Managing Director of Fenaka Corporation Limited Muaz Mohamed Rasheed has confirmed that Fenaka will no longer engage in or take over any unprofitable projects in the future. This decision comes in response to the financial instability and deteriorating financial condition of the corporation, largely due to unprofitable projects undertaken by the previous administration.

Muaz stated that the financial situation of Fenaka deteriorated significantly due to poor policies and decisions made by the previous management. The company disclosed that it had halted a number of projects initiated by the previous government upon the current administration taking authority, revealing that Fenaka had accrued a debt of USD 259 million.

Speaking on a program on PSM News, Muaz outlined his vision for stabilizing and standardizing the operations and policies of the company. He emphasized that the previous management did not prioritize Fenaka's profitability, leading to the accumulation of debt.
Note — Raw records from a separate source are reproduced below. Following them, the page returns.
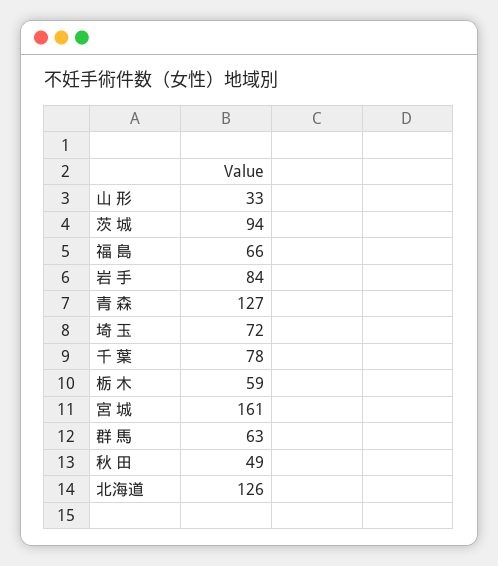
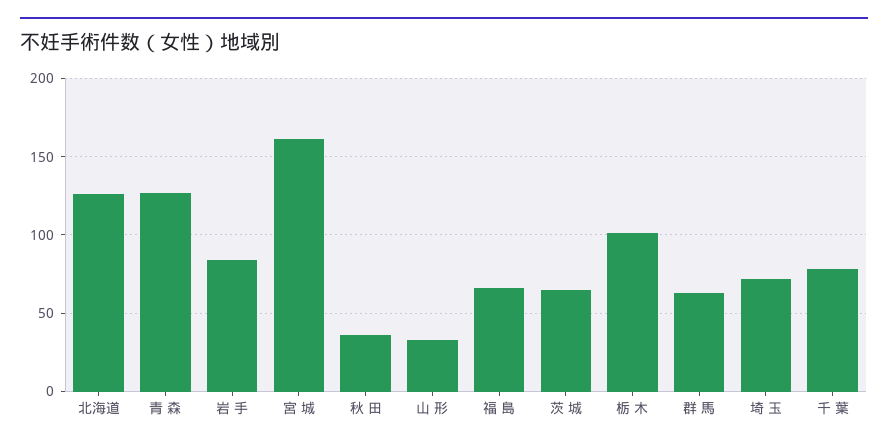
  {
    "山 形": 33,
-   "茨 城": 94,
+   "茨 城": 65,
    "福 島": 66,
    "岩 手": 84,
    "青 森": 127,
    "埼 玉": 72,
    "千 葉": 78,
-   "栃 木": 59,
+   "栃 木": 100,
    "宮 城": 161,
    "群 馬": 63,
-   "秋 田": 49,
+   "秋 田": 35,
    "北海道": 126
  }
Muaz affirmed that the current management is committed to changing the company's direction towards profitability and ensuring that no unprofitable projects will be undertaken by Fenaka in the future.

Muaz highlighted the significant obstacle Fenaka faces in recovering from its financial situation, which is the large amount of debt incurred in recent years. He revealed ongoing government preparations to finalize a plan to repay the debt and efforts to draw up a business plan to ensure that Fenaka becomes a revenue-generating firm within the next five years. The business plan will outline the types of projects or commercial activities in which the company will be involved and aims to minimize unnecessary expenses.

Furthermore, Muaz stressed the losses incurred by Fenaka's ice plant and stated that efforts are underway to abolish unprofitable projects from the company's contracts. Fenaka previously revealed that its debt amounted to USD 279 million when the current administration took over. Despite generating a monthly revenue of USD 7.8 million, the company incurs a monthly salary expense of USD 5.6 million for its 8000 employees.